While nobody wants to see further market turmoil or the collapse of addition institutions, many have questioned, if not protested the Commission’s emergency actions. Many claim that the shorts have been unfairly targeted without any proof that their trading has been improper or manipulative. Others argue that the SEC’s actions are inappropriately propping up the shares of the 799 financial institutions whose shares can no longer be traded short. Still others contend that at best, the up-tick rule, long a mechanism thought to prevent causing so-called “bear raids” with short trading, should be reinstated. And, still others claim that it is unfair to change the rules of the game in the middle.
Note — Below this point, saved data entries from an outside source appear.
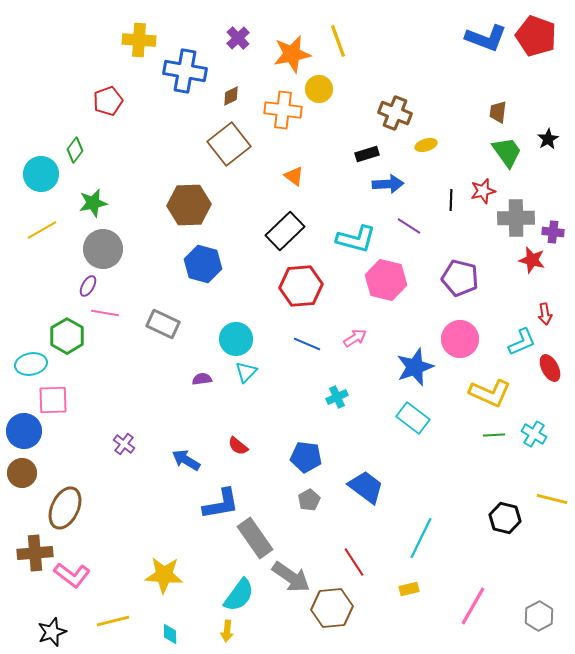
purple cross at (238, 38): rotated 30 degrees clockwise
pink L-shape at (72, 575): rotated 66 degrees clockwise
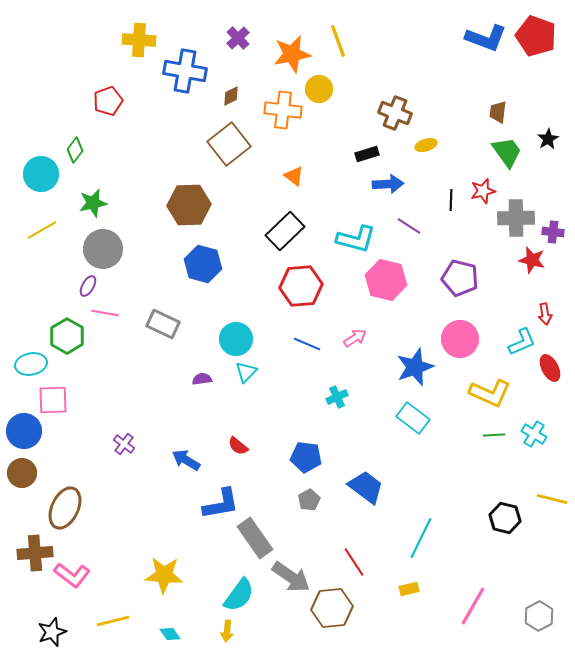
cyan diamond at (170, 634): rotated 35 degrees counterclockwise
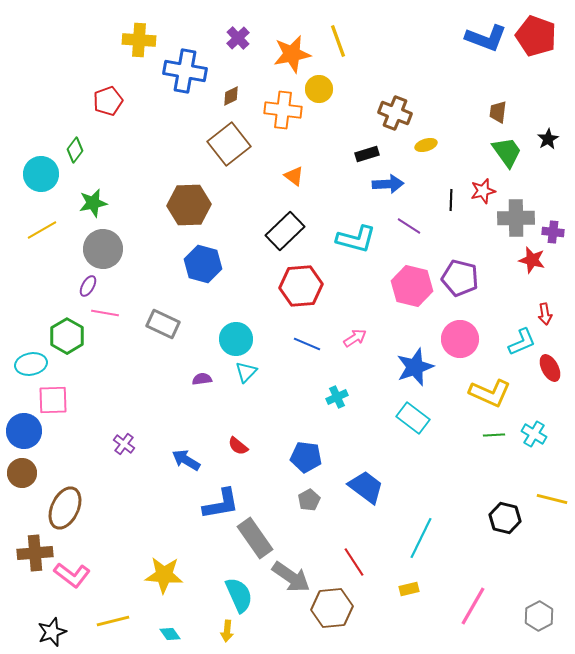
pink hexagon at (386, 280): moved 26 px right, 6 px down
cyan semicircle at (239, 595): rotated 60 degrees counterclockwise
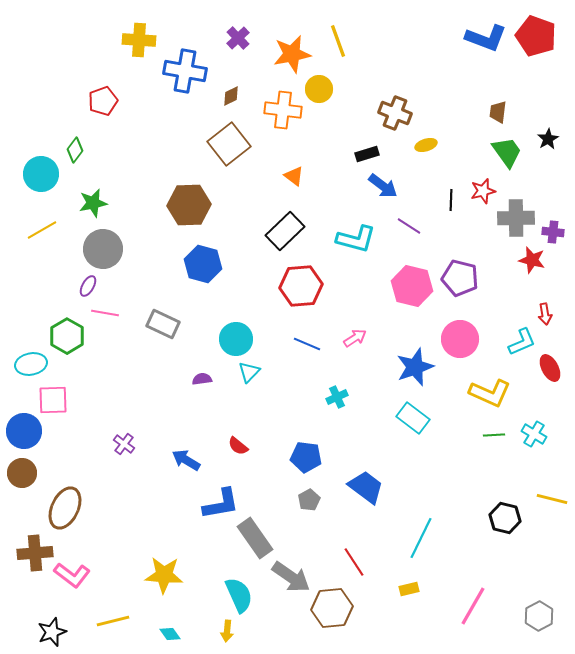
red pentagon at (108, 101): moved 5 px left
blue arrow at (388, 184): moved 5 px left, 2 px down; rotated 40 degrees clockwise
cyan triangle at (246, 372): moved 3 px right
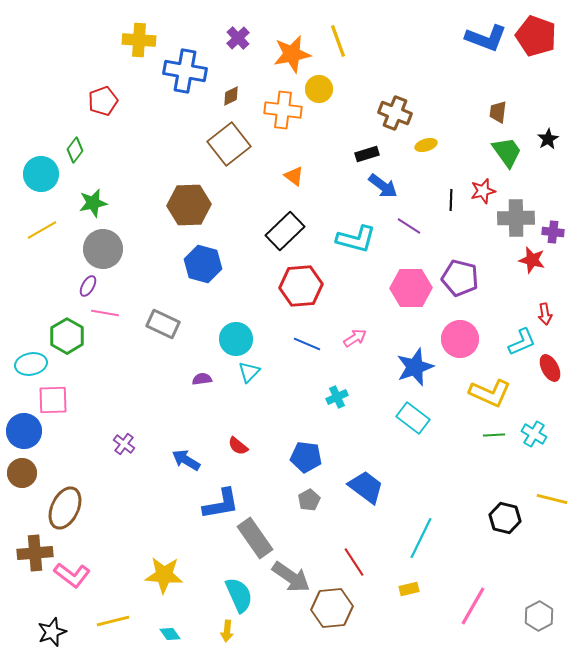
pink hexagon at (412, 286): moved 1 px left, 2 px down; rotated 15 degrees counterclockwise
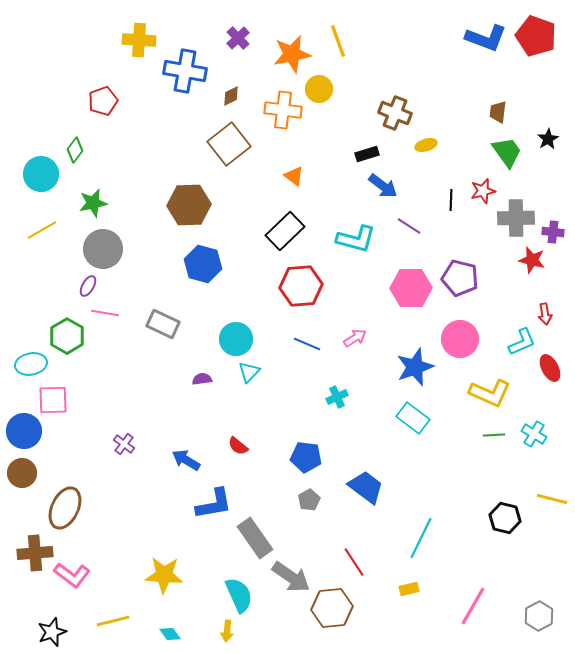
blue L-shape at (221, 504): moved 7 px left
No doubt all of the Commission’s critics make valid points. At the same time, each of the critics misses the point. The actions by the Commission are temporary, limited and tailored to the situation at hand. At the moment, there is tremendous uncertainty in the markets and with good reason. These are extraordinary times. Many financial institutions hold millions and in some cases billions of dollars in toxic mortgage related assets on their books. At the same time, there is a lack of sold factual information about the true value of these assets today and in the future. Many of those assets today may not have much value if measured in terms of what a willing buyer would pay. At the same time, long term, those assets may have significant value. Today, however, nobody knows. The markets hate uncertainty. Trading is being driven in many instances by rumors and speculation. While that is frequently the case, in these extraordinary times the impact can be very dramatic and multiplied many times beyond what would be typical because of the conditions.
In today’s market, the share price of a financial institution can easily be driven into a “death spiral” starting with rumors causing traders to bail out, followed by more bailing out, added to by computer programs that get tripped and all added to by traders assessing the trend who start selling short. Very quickly, the share price plummets to near zero causing an already shaky institution to crumble. That sends even more shock waves through the market. This is not the kind of bear raid that many believe caused Bear Stearns to collapse. It is just a rumor-driven spiral to collapse.
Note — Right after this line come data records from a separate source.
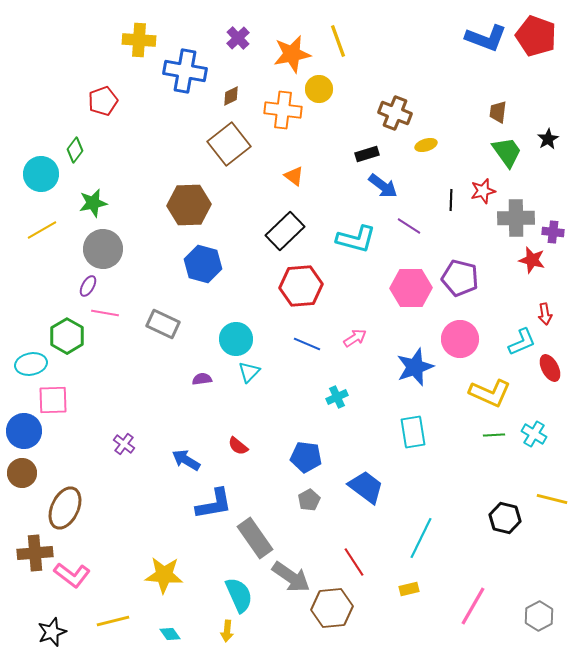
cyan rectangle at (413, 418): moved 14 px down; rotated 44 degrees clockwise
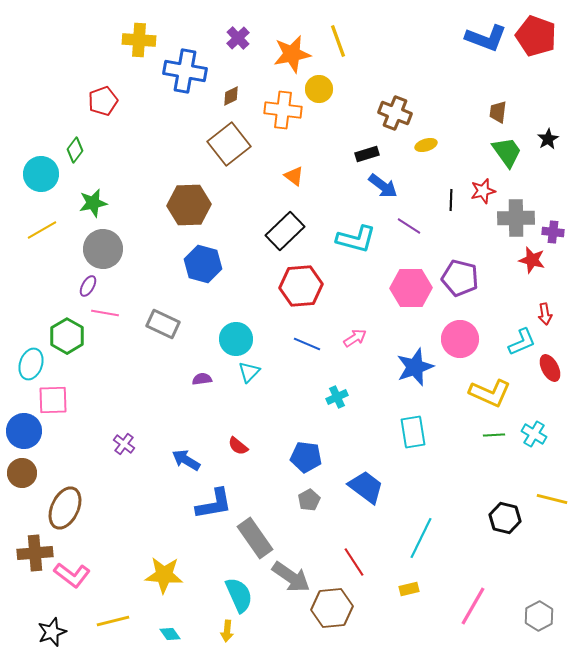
cyan ellipse at (31, 364): rotated 60 degrees counterclockwise
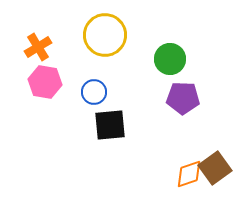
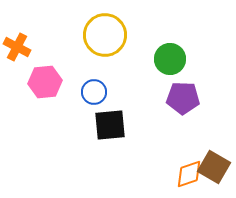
orange cross: moved 21 px left; rotated 32 degrees counterclockwise
pink hexagon: rotated 16 degrees counterclockwise
brown square: moved 1 px left, 1 px up; rotated 24 degrees counterclockwise
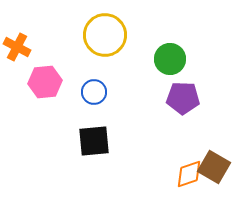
black square: moved 16 px left, 16 px down
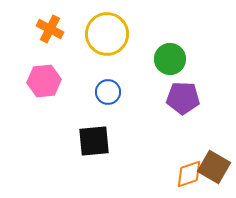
yellow circle: moved 2 px right, 1 px up
orange cross: moved 33 px right, 18 px up
pink hexagon: moved 1 px left, 1 px up
blue circle: moved 14 px right
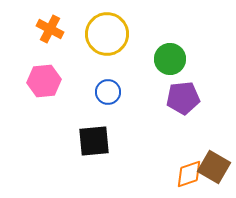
purple pentagon: rotated 8 degrees counterclockwise
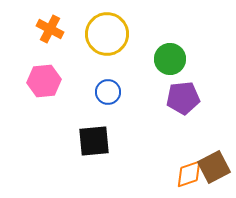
brown square: rotated 32 degrees clockwise
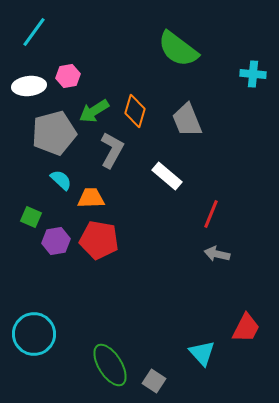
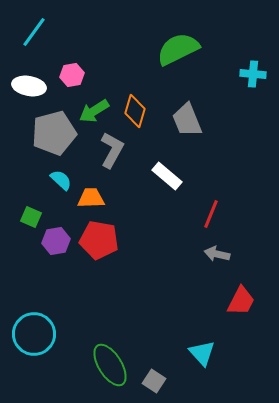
green semicircle: rotated 117 degrees clockwise
pink hexagon: moved 4 px right, 1 px up
white ellipse: rotated 16 degrees clockwise
red trapezoid: moved 5 px left, 27 px up
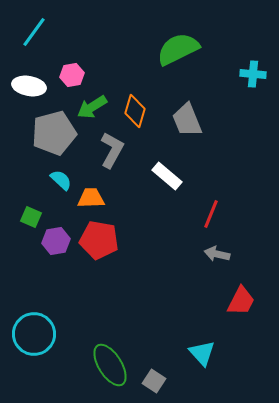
green arrow: moved 2 px left, 4 px up
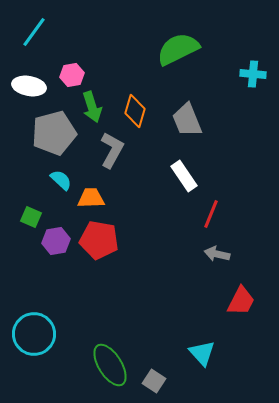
green arrow: rotated 76 degrees counterclockwise
white rectangle: moved 17 px right; rotated 16 degrees clockwise
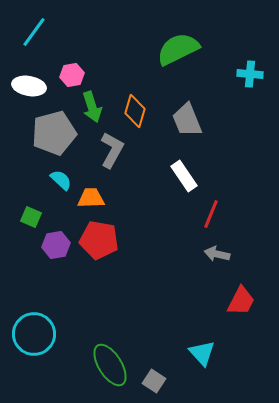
cyan cross: moved 3 px left
purple hexagon: moved 4 px down
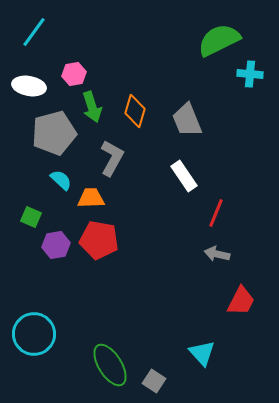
green semicircle: moved 41 px right, 9 px up
pink hexagon: moved 2 px right, 1 px up
gray L-shape: moved 8 px down
red line: moved 5 px right, 1 px up
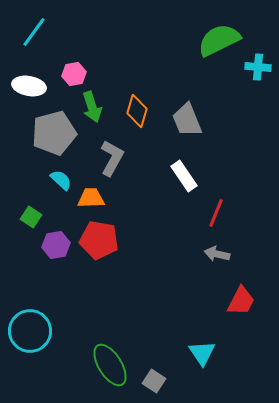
cyan cross: moved 8 px right, 7 px up
orange diamond: moved 2 px right
green square: rotated 10 degrees clockwise
cyan circle: moved 4 px left, 3 px up
cyan triangle: rotated 8 degrees clockwise
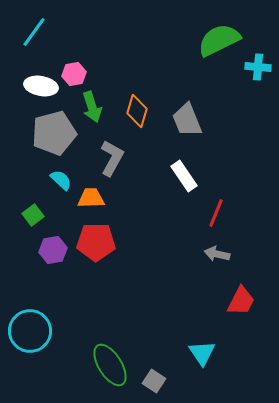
white ellipse: moved 12 px right
green square: moved 2 px right, 2 px up; rotated 20 degrees clockwise
red pentagon: moved 3 px left, 2 px down; rotated 9 degrees counterclockwise
purple hexagon: moved 3 px left, 5 px down
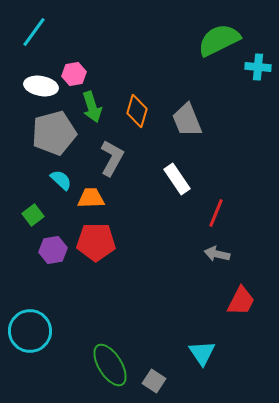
white rectangle: moved 7 px left, 3 px down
Regardless of the cause of a death spiral, when the share price free falls to zero, not because it reflects the inherent value of the company – and markets are about price discovery – the loser is not just the institution or Wall Street, but also Main Street. Thousands of small investors across the country hold shares of these financial institutions either directly in their retirement accounts or through mutual funds. When these institutions crash, it is those shareholders who are the real losers. It is those small shareholders who have worked hard for years to build their retirement accounts and are counting on it for their future that are wiped out and left with nothing. And, it is thousands of people at those institutions who lose not just their jobs and much of their savings which is frequently tied up in the stock of their company. The SEC’s step into the markets last week protects all of these interests.
At the same time, there is little doubt that the SEC’s extraordinary market intervention is interfering with the normal operations of the market and that its critics make have valid concerns. For this reason, it is imperative that the Commission’s circuit breaker action be brief.
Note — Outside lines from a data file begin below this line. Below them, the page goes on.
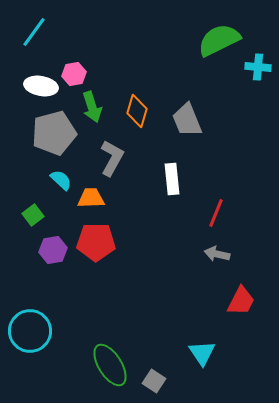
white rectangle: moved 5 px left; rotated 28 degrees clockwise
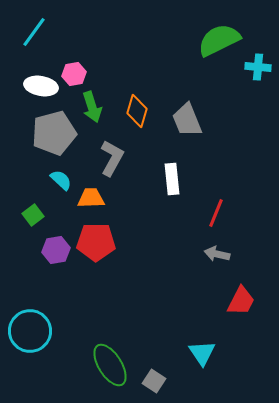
purple hexagon: moved 3 px right
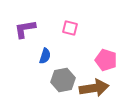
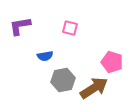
purple L-shape: moved 5 px left, 3 px up
blue semicircle: rotated 63 degrees clockwise
pink pentagon: moved 6 px right, 2 px down
brown arrow: rotated 24 degrees counterclockwise
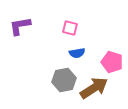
blue semicircle: moved 32 px right, 3 px up
gray hexagon: moved 1 px right
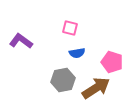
purple L-shape: moved 1 px right, 15 px down; rotated 45 degrees clockwise
gray hexagon: moved 1 px left
brown arrow: moved 2 px right
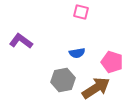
pink square: moved 11 px right, 16 px up
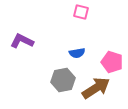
purple L-shape: moved 1 px right; rotated 10 degrees counterclockwise
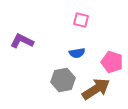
pink square: moved 8 px down
brown arrow: moved 1 px down
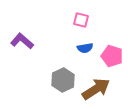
purple L-shape: rotated 15 degrees clockwise
blue semicircle: moved 8 px right, 5 px up
pink pentagon: moved 6 px up
gray hexagon: rotated 15 degrees counterclockwise
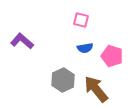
brown arrow: rotated 96 degrees counterclockwise
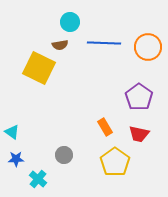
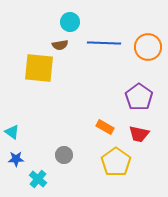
yellow square: rotated 20 degrees counterclockwise
orange rectangle: rotated 30 degrees counterclockwise
yellow pentagon: moved 1 px right
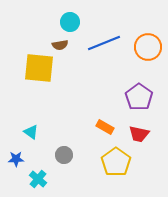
blue line: rotated 24 degrees counterclockwise
cyan triangle: moved 19 px right
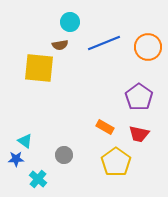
cyan triangle: moved 6 px left, 9 px down
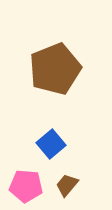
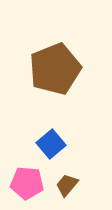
pink pentagon: moved 1 px right, 3 px up
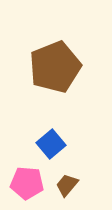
brown pentagon: moved 2 px up
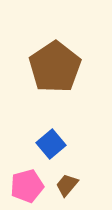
brown pentagon: rotated 12 degrees counterclockwise
pink pentagon: moved 3 px down; rotated 20 degrees counterclockwise
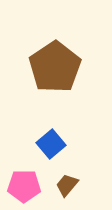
pink pentagon: moved 3 px left; rotated 16 degrees clockwise
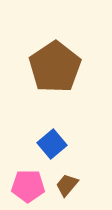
blue square: moved 1 px right
pink pentagon: moved 4 px right
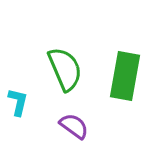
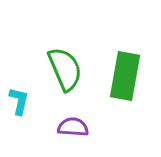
cyan L-shape: moved 1 px right, 1 px up
purple semicircle: moved 1 px left, 1 px down; rotated 32 degrees counterclockwise
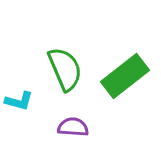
green rectangle: rotated 42 degrees clockwise
cyan L-shape: rotated 92 degrees clockwise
The SEC made it clear in instituting its market measures that it was expanding its enforcement investigations and taking other actions to examine trading in the markets. It is imperative that the SEC and its enforcement division move quickly in conducting these inquiries. At the same time it is important the Commission and its investigators look for more than evidence of the typical “bear raid.” Investigators must carefully consider what is driving the kind of trading which might cause the share price to spiral down and which necessitated the Commission’s step into the markets. It may be that much of this action stems from rumors and speculation that are driven by a lack of hard market information about the true financial condition of the 799 financial institutions covered by the short sale orders. It may be that what is needed is not an enforcement action against a few manipulators, but new and better disclosure rules and provisions. If so, the Commission should be prepared to act quickly with either new rules or proposals for legislation.
The extraordinary acts taken last week are a circuit breaker, not a long term fix. By stepping into the market, the SEC took a bold step to stabilize the current situation. Now it must quickly follow up and stay in lock step with the Federal Reserve, Treasury and Congress to restore market confidence and the traditional trading rules.